FWCC’s Sustainability Communications Officer Susanna Mattingly reports on the first week of the 23rd Conference of Parties (COP23) held in November in Bonn.
I spent a week in Bonn, Germany from 6-12 November, at the 23rd Conference of Parties (COP23) of the United Nations Framework Conference on Climate Change (UNFCCC), presided over by Fiji. This was the first COP to be hosted by a small-island, developing nation, although the conference was held in Bonn for logistical reasons. The climate talks convened diplomats, ministers and civil society for the latest annual round of United Nations negotiations to advance international climate action.
The negotiations were somewhat overshadowed by the Trump administration’s decision to withdraw the US from the Paris Agreement earlier this year. (The Paris climate agreement is a global action plan for avoiding dangerous climate change by limiting global warming to well below 2°C.)
Despite this, much progress was made. One significant event was the launch of a new alliance led by the UK and Canada in which 19 countries have pledged to phase out coal whilst supporting affected workers and communities to make the transition, including Mexico, New Zealand, Denmark, Finland, Italy, Ethiopia, Angola and the Marshall Islands.
During the course of the week, I heard deeply moving, powerful stories from Pacific Islanders about the devastating impact that climate change is having on their lives, homes, communities and cultures. We heard desperate pleas that we cannot ignore, urging the world to take action.
Urgent changes are needed, not just for future generations, but for the sake of our common family around the world who are living with the impacts of climate change right now, today. Hearing representatives of the Fijian presidency decry that “our current dilemma is a catastrophic failure of imagination” left a lasting impression.
At the conference I attended sessions on a broad range of themes including, among many others:
- climate induced displacement and non-economic loss and damage
- using indigenous and local knowledge in climate change decision-making
- global equity
- just transition and human rights
- equipping civil society to participate in the energy transition
- the role of visionary leadership in the transition to 1.5°c
COP23 provided Quakers with the opportunity to make valuable connections with other faith representatives working on sustainability. Both Friends World Committee for Consultation (FWCC) and Britain Yearly Meeting (BYM) have signed the 2017 Interfaith Climate Statement “Walk on Earth Gently” which was presented to UN representatives at COP23 on 10th November. The statement represents a shared assertion by faith groups globally that widespread sustainable behaviour change is required if global temperature rise is to meet the targets set by the Paris Climate Agreement.

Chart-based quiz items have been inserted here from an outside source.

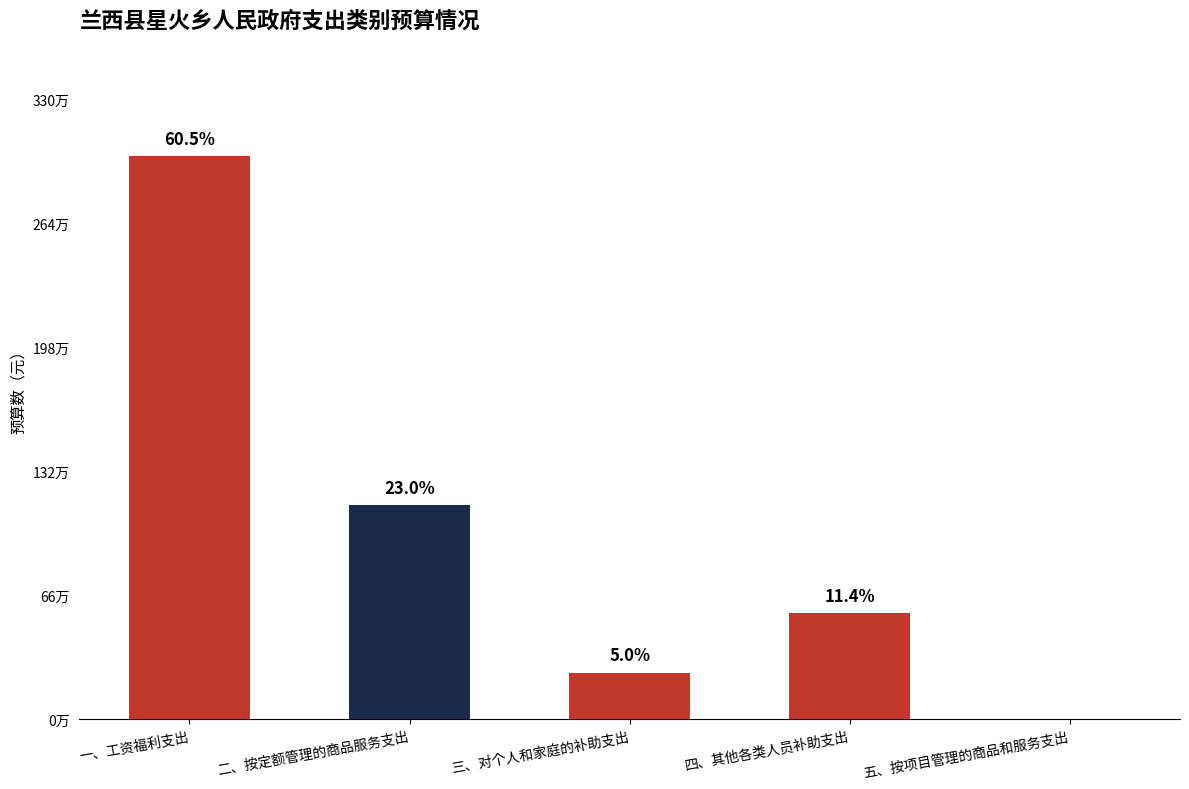

Are the bars horizontal?

No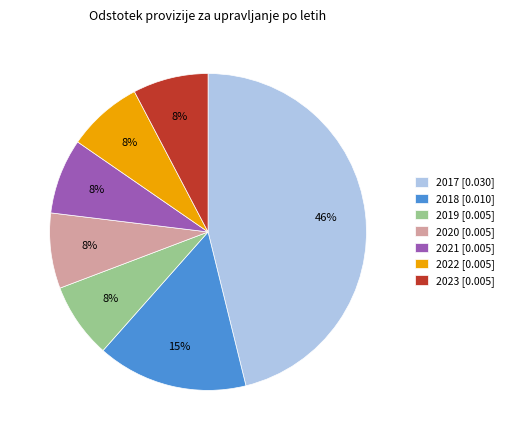

How many slices are in this pie chart?

7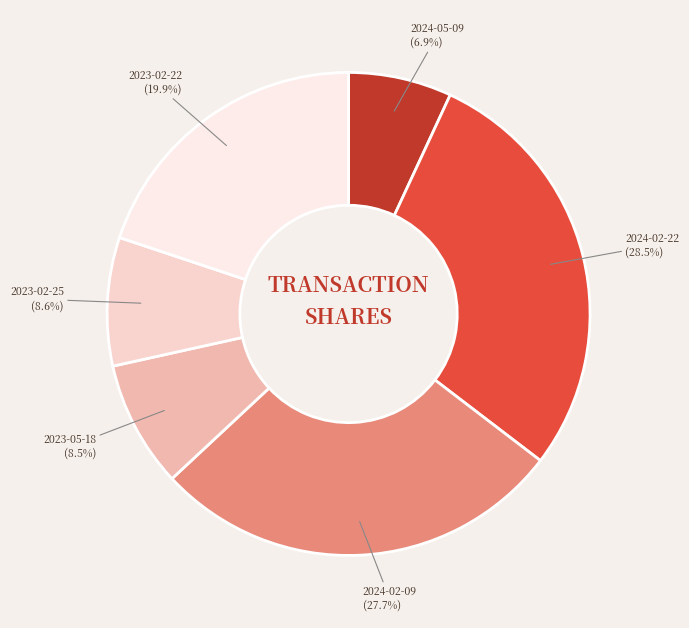

Is 2024-02-09 the majority of the pie?

No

It also marks the launch of a new international, multi-faith sustainable lifestyles initiative where religious leaders and people of faith pledge to adopt sustainable behaviours and call on their communities and world leaders to do the same. As faith groups we are sending a clear message to our leaders that failure to deliver on the 1.5 degree goal is simply not an option.

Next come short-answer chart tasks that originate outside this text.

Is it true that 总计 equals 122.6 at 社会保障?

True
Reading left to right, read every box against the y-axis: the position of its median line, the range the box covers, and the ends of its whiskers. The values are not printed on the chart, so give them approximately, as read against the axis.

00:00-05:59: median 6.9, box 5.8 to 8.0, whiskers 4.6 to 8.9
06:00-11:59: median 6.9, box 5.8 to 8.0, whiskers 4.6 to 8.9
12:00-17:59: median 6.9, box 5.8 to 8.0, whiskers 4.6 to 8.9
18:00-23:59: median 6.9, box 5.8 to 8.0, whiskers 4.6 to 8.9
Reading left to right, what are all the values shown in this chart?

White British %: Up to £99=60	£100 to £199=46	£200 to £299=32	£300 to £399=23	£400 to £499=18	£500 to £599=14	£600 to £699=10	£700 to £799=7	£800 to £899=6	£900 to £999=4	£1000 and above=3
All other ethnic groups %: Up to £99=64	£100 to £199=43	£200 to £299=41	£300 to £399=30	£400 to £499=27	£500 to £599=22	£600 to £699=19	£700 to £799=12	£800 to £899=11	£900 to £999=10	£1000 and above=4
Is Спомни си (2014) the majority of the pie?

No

Given that the vast majority of the world’s population identifies with a religion, coming together as a global multi-faith community to coordinate sustainable living commitments in this way means we have the potential for real, meaningful impact. We know climate change is caused by human behaviour, therefore behaviour change can also help to address climate change.
The challenge is to not let these gatherings become an annual jamboree of frequent fliers with tokenistic approaches. If our negotiators aren’t representing us at these talks, we are called to speak truth to power and challenge them. However, the UN alone cannot deliver on system change and we need to also build on our connections within civil society to achieve meaningful progress.
Our colleagues at QUNO continue to work tirelessly at the COPs as accredited observers of the UNFCCC negotiations, highlighting the human impacts of climate change, offering quiet diplomacy, and supporting climate negotiators’ work with effective arguments for urgent climate action.
At FWCC we are embarking on a new sustainability project working with Friends worldwide to strengthen our environmental commitment and amplify our voice through a global Quaker sustainability movement.